--- What you are asked to do ---
Transcribe the listing below in full, keeping every line exactly as it is.

--- Source material ---
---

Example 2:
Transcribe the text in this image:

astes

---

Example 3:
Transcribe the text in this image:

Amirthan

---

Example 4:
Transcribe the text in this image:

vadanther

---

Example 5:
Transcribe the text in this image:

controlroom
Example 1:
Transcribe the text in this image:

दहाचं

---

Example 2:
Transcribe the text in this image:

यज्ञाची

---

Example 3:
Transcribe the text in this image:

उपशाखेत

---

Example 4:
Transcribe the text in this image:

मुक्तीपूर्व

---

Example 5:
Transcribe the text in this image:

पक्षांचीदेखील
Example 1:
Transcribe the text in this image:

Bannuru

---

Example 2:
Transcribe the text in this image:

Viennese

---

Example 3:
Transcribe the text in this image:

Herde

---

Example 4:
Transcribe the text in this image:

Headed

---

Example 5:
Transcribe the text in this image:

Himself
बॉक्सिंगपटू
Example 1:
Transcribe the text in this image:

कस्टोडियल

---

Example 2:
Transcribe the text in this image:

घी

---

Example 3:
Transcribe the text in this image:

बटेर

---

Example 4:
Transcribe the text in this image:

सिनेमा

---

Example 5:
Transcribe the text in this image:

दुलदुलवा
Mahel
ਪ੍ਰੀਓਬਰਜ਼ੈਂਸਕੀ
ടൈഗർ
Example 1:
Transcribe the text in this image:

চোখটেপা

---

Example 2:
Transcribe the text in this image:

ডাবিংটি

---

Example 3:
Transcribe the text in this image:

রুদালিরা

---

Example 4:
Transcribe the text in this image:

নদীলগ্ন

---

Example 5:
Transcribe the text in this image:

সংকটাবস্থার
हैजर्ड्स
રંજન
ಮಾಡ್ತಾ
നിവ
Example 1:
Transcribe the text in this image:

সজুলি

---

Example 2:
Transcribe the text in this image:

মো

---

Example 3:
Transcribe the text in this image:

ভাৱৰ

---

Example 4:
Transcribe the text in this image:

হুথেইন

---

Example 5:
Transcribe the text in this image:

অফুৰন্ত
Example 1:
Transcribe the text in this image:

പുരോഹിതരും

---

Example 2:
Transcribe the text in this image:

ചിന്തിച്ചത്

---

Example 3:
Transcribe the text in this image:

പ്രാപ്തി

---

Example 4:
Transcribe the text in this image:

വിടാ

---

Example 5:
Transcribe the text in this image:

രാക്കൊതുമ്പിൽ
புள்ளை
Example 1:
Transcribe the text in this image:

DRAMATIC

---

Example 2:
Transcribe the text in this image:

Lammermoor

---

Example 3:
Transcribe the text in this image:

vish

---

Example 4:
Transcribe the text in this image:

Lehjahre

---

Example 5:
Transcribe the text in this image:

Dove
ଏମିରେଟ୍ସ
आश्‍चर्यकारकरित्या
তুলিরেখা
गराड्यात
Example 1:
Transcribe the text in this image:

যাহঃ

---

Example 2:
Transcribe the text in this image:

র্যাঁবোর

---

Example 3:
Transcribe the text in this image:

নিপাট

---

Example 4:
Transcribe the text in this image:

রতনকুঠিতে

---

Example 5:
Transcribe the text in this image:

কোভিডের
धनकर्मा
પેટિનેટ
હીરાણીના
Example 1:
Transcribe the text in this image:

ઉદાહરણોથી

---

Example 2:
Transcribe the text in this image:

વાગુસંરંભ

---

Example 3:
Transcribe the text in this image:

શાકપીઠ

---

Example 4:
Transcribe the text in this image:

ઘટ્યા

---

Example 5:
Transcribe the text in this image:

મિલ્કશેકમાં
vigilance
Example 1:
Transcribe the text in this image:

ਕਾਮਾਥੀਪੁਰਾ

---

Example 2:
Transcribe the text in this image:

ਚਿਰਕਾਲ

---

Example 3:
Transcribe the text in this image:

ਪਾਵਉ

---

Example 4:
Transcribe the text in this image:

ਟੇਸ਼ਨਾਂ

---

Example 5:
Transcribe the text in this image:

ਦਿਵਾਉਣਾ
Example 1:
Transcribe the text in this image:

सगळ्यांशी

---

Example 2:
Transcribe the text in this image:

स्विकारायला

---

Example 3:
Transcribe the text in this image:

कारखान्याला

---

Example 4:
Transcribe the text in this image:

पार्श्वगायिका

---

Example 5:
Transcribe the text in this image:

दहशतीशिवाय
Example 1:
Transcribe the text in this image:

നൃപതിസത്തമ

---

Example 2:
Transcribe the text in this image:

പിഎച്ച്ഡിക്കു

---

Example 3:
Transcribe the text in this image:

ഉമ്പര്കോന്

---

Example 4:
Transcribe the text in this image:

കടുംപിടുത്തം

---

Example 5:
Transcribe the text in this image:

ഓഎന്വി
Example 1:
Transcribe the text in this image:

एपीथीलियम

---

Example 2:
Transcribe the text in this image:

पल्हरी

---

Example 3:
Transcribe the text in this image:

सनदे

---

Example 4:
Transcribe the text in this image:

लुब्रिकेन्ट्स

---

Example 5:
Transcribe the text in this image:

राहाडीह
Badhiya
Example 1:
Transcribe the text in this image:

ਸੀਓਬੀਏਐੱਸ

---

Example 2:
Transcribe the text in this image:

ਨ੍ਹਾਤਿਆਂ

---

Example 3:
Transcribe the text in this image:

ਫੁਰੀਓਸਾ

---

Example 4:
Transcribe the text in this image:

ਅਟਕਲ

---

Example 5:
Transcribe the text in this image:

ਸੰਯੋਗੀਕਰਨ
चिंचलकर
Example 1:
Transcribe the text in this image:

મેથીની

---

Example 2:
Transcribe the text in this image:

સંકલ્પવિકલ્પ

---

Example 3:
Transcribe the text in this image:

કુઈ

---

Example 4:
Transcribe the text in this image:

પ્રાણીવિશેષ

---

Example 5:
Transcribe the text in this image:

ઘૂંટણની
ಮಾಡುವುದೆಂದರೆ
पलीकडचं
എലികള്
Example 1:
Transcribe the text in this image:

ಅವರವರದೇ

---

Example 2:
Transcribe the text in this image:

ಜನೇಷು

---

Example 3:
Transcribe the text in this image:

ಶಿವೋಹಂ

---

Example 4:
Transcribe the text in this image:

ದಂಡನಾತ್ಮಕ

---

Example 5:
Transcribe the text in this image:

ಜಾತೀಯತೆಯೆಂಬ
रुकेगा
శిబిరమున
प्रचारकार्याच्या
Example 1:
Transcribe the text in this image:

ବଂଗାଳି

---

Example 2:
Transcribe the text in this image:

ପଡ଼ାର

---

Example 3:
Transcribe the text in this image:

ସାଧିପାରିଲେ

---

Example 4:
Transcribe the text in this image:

--- Task result ---
---

Example 2:
Transcribe the text in this image:

astes

---

Example 3:
Transcribe the text in this image:

Amirthan

---

Example 4:
Transcribe the text in this image:

vadanther

---

Example 5:
Transcribe the text in this image:

controlroom
Example 1:
Transcribe the text in this image:

दहाचं

---

Example 2:
Transcribe the text in this image:

यज्ञाची

---

Example 3:
Transcribe the text in this image:

उपशाखेत

---

Example 4:
Transcribe the text in this image:

मुक्तीपूर्व

---

Example 5:
Transcribe the text in this image:

पक्षांचीदेखील
Example 1:
Transcribe the text in this image:

Bannuru

---

Example 2:
Transcribe the text in this image:

Viennese

---

Example 3:
Transcribe the text in this image:

Herde

---

Example 4:
Transcribe the text in this image:

Headed

---

Example 5:
Transcribe the text in this image:

Himself
बॉक्सिंगपटू
Example 1:
Transcribe the text in this image:

कस्टोडियल

---

Example 2:
Transcribe the text in this image:

घी

---

Example 3:
Transcribe the text in this image:

बटेर

---

Example 4:
Transcribe the text in this image:

सिनेमा

---

Example 5:
Transcribe the text in this image:

दुलदुलवा
Mahel
ਪ੍ਰੀਓਬਰਜ਼ੈਂਸਕੀ
ടൈഗർ
Example 1:
Transcribe the text in this image:

চোখটেপা

---

Example 2:
Transcribe the text in this image:

ডাবিংটি

---

Example 3:
Transcribe the text in this image:

রুদালিরা

---

Example 4:
Transcribe the text in this image:

নদীলগ্ন

---

Example 5:
Transcribe the text in this image:

সংকটাবস্থার
हैजर्ड्स
રંજન
ಮಾಡ್ತಾ
നിവ
Example 1:
Transcribe the text in this image:

সজুলি

---

Example 2:
Transcribe the text in this image:

মো

---

Example 3:
Transcribe the text in this image:

ভাৱৰ

---

Example 4:
Transcribe the text in this image:

হুথেইন

---

Example 5:
Transcribe the text in this image:

অফুৰন্ত
Example 1:
Transcribe the text in this image:

പുരോഹിതരും

---

Example 2:
Transcribe the text in this image:

ചിന്തിച്ചത്

---

Example 3:
Transcribe the text in this image:

പ്രാപ്തി

---

Example 4:
Transcribe the text in this image:

വിടാ

---

Example 5:
Transcribe the text in this image:

രാക്കൊതുമ്പിൽ
புள்ளை
Example 1:
Transcribe the text in this image:

DRAMATIC

---

Example 2:
Transcribe the text in this image:

Lammermoor

---

Example 3:
Transcribe the text in this image:

vish

---

Example 4:
Transcribe the text in this image:

Lehjahre

---

Example 5:
Transcribe the text in this image:

Dove
ଏମିରେଟ୍ସ
आश्‍चर्यकारकरित्या
তুলিরেখা
गराड्यात
Example 1:
Transcribe the text in this image:

যাহঃ

---

Example 2:
Transcribe the text in this image:

র্যাঁবোর

---

Example 3:
Transcribe the text in this image:

নিপাট

---

Example 4:
Transcribe the text in this image:

রতনকুঠিতে

---

Example 5:
Transcribe the text in this image:

কোভিডের
धनकर्मा
પેટિનેટ
હીરાણીના
Example 1:
Transcribe the text in this image:

ઉદાહરણોથી

---

Example 2:
Transcribe the text in this image:

વાગુસંરંભ

---

Example 3:
Transcribe the text in this image:

શાકપીઠ

---

Example 4:
Transcribe the text in this image:

ઘટ્યા

---

Example 5:
Transcribe the text in this image:

મિલ્કશેકમાં
vigilance
Example 1:
Transcribe the text in this image:

ਕਾਮਾਥੀਪੁਰਾ

---

Example 2:
Transcribe the text in this image:

ਚਿਰਕਾਲ

---

Example 3:
Transcribe the text in this image:

ਪਾਵਉ

---

Example 4:
Transcribe the text in this image:

ਟੇਸ਼ਨਾਂ

---

Example 5:
Transcribe the text in this image:

ਦਿਵਾਉਣਾ
Example 1:
Transcribe the text in this image:

सगळ्यांशी

---

Example 2:
Transcribe the text in this image:

स्विकारायला

---

Example 3:
Transcribe the text in this image:

कारखान्याला

---

Example 4:
Transcribe the text in this image:

पार्श्वगायिका

---

Example 5:
Transcribe the text in this image:

दहशतीशिवाय
Example 1:
Transcribe the text in this image:

നൃപതിസത്തമ

---

Example 2:
Transcribe the text in this image:

പിഎച്ച്ഡിക്കു

---

Example 3:
Transcribe the text in this image:

ഉമ്പര്കോന്

---

Example 4:
Transcribe the text in this image:

കടുംപിടുത്തം

---

Example 5:
Transcribe the text in this image:

ഓഎന്വി
Example 1:
Transcribe the text in this image:

एपीथीलियम

---

Example 2:
Transcribe the text in this image:

पल्हरी

---

Example 3:
Transcribe the text in this image:

सनदे

---

Example 4:
Transcribe the text in this image:

लुब्रिकेन्ट्स

---

Example 5:
Transcribe the text in this image:

राहाडीह
Badhiya
Example 1:
Transcribe the text in this image:

ਸੀਓਬੀਏਐੱਸ

---

Example 2:
Transcribe the text in this image:

ਨ੍ਹਾਤਿਆਂ

---

Example 3:
Transcribe the text in this image:

ਫੁਰੀਓਸਾ

---

Example 4:
Transcribe the text in this image:

ਅਟਕਲ

---

Example 5:
Transcribe the text in this image:

ਸੰਯੋਗੀਕਰਨ
चिंचलकर
Example 1:
Transcribe the text in this image:

મેથીની

---

Example 2:
Transcribe the text in this image:

સંકલ્પવિકલ્પ

---

Example 3:
Transcribe the text in this image:

કુઈ

---

Example 4:
Transcribe the text in this image:

પ્રાણીવિશેષ

---

Example 5:
Transcribe the text in this image:

ઘૂંટણની
ಮಾಡುವುದೆಂದರೆ
पलीकडचं
എലികള്
Example 1:
Transcribe the text in this image:

ಅವರವರದೇ

---

Example 2:
Transcribe the text in this image:

ಜನೇಷು

---

Example 3:
Transcribe the text in this image:

ಶಿವೋಹಂ

---

Example 4:
Transcribe the text in this image:

ದಂಡನಾತ್ಮಕ

---

Example 5:
Transcribe the text in this image:

ಜಾತೀಯತೆಯೆಂಬ
रुकेगा
శిబిరమున
प्रचारकार्याच्या
Example 1:
Transcribe the text in this image:

ବଂଗାଳି

---

Example 2:
Transcribe the text in this image:

ପଡ଼ାର

---

Example 3:
Transcribe the text in this image:

ସାଧିପାରିଲେ

---

Example 4:
Transcribe the text in this image:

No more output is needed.